O filme não é só dos russos de Moscovo, não. Chegam soviéticos de todos os países do Pacto de Varsóvia ao beija-mão. Nas fábricas, convocam-se os trabalhadores, nem que estejam em casa a dormir, para irem lá ouvir os discursos do camarada-chefe sobre as virtudes sagradas de Estaline. Todos batem palmas com cara de quem tem de fazer pose, não vá o diabo do maluco que se segue tecê-las. Fez-me lembrar a história que Soljenítsin conta no 'Gulag' dos trabalhadores que depois de um discurso de Estaline batiam palmas e ninguém queria ser o primeiro a deixar de bater as palmas com medo de ser acusado de anti-comunista e então ficaram naquilo de bater palmas até quase desmaiarem.
No dia do funeral, na Praça Vermelha, estão lá todos os chefes, desde Nikita Khrushchov (com aquele perfil tão parecido, na barriga e formato da cabeça, a Hitchcock) e Molotov a Malenkov e Beria - estes dois, grandes facínoras, especialmente Beria que gostava de ser ele mesmo a torturar os presos.

▸ **Dados extraídos**

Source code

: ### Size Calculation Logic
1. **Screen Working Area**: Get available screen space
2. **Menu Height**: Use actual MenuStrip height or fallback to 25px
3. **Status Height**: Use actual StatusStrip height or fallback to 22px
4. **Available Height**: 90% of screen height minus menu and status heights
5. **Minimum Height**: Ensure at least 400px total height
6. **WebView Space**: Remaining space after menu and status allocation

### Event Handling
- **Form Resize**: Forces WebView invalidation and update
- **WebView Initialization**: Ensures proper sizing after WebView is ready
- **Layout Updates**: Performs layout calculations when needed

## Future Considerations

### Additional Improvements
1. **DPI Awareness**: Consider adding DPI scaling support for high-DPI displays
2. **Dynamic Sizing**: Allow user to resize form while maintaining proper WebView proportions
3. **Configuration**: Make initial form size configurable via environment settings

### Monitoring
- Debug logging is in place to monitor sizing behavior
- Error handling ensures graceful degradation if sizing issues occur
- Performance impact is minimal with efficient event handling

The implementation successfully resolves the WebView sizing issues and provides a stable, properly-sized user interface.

▸ **Trabalho proposto**
Para cada afirmação, diga se está de acordo com o texto sobre o funeral de Estaline, responda sim ou não e cite as palavras do texto que o decidem. (a) O filme mostra apenas russos de Moscovo. (b) Nas fábricas, os trabalhadores são convocados mesmo que estejam a dormir em casa. (c) Beria gostava de torturar pessoalmente os presos.

▸ **Resposta esperada**
(a) Não: «O filme não é só dos russos de Moscovo, não.»
(b) Sim: «convocam-se os trabalhadores, nem que estejam em casa a dormir»
(c) Sim: «especialmente Beria que gostava de ser ele mesmo a torturar os presos»